Leveling feels just as bland and boring as well. Everything is scaled so you level up and get stronger, and your enemies automatically level up with you. Which again, questions why you are leveling up at all.

You could remove item drops, attributes, and leveling from these modern arpg's and the experience wouldn't change. It is an illusion of older game mechanics which exist purely because tradition, because "well that is what these games are supposed to do". You go through the motions, but none of it is having an actual impact.

What we lost from older games is these complex game systems and mechanics. It is like another comment said, there was so much depth to D2 beneath the surface. You could play the game for years and still learn something you didn't know about. And people did play it for years. Modern games, in an attempt to become more accessible, have stripped so much that what is left is only interesting for a few moments before boredom sets in. It is like moving from chess to tic-tac-toe. Sure, tic-tac-toe is more accessible, but you've experienced pretty much everything it has to offer after a few games. While chess has been played for centuries, with deep lines of opener analyzing, moves and games named after influential players, communities forming around the game, entire collection of books written about it, a competitive scene, etc.

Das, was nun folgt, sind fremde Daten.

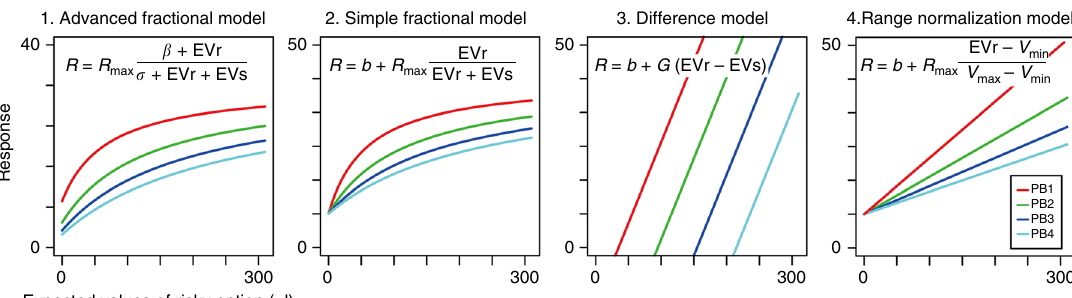
Fig. 3 Potential normalized value coding models. Schematic depiction of predicted neuronal responses in the four alternative normalized value coding models. In each panel, four colored lines indicated the model output ( y- axis) in each of payoff block (PB1 – 4) plotted against the expected values of risky option ( x -axis). Expected values of safe option were 60, 120, 180 and 240 μ l in PB1 to 4, respectively. Model equations are shown in each plot. R max , β , σ , b and G were free parameters. For this schematic drawing, the following values for free parameters were used; 1. Advanced fractional model, R max , β and σ were 40 spk s − 1 , 20 and 10 μ l, respectively; 2. Simple fractional model, R max and b were 40 and 10 spk s − 1 , respectively; 3. Difference model, G and b were 0.4 (a.u.) and 10 spk s − 1 , respectively; 4. Range normalization model, R max and b were 40 and 10 spk s − 1 , respectively. See Methods for more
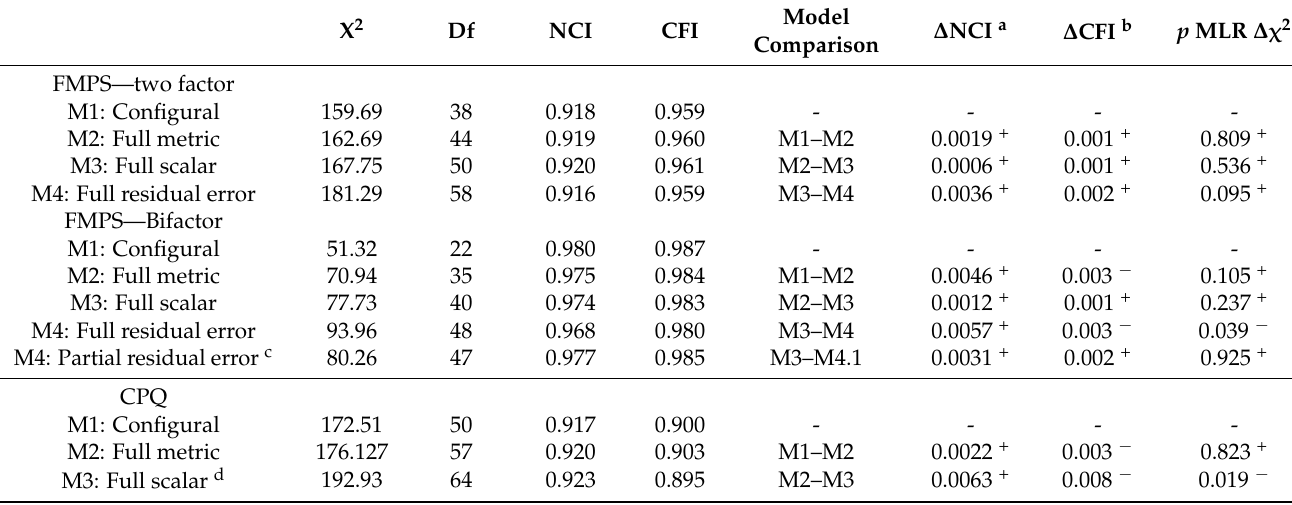
Table 3. Evaluation of measurement invariance in measures of rumination between groups of individuals with and without a history of self-injury.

The ironic part is that there is a greater demand more than ever before for games to last a long time. Some developers look at 10 year plans. Not to mention the growing e-sports scene. And yet the more streamlined and accessible they make games, the harder it is to maintain interest. You can't have it both ways, you can't push out a tic-tac-toe game and expect it to have a history like chess."

vor 5 Jahren
Stalkingwolf

Das hat überall wirklich krankhafte Auswüchse angenommen, unter denen Menschen mal mehr, mal weniger leiden müssen. Da ist die Gamingindustrie zum Glück noch das geringste Problem.
Korrekt. Spiele sind Luxuxgüter die eigentlich niemand braucht. Wenn dann aber künstlich Preise von Lebensmitteln wie z.b Weizen durch Spekulationen hochgehalten werden, dann sollte eigentlich Schluss mit Lustig sein.

Aber wenn man dagegen etwas sagt gilt man als Kommunist, Linksextremer &Co.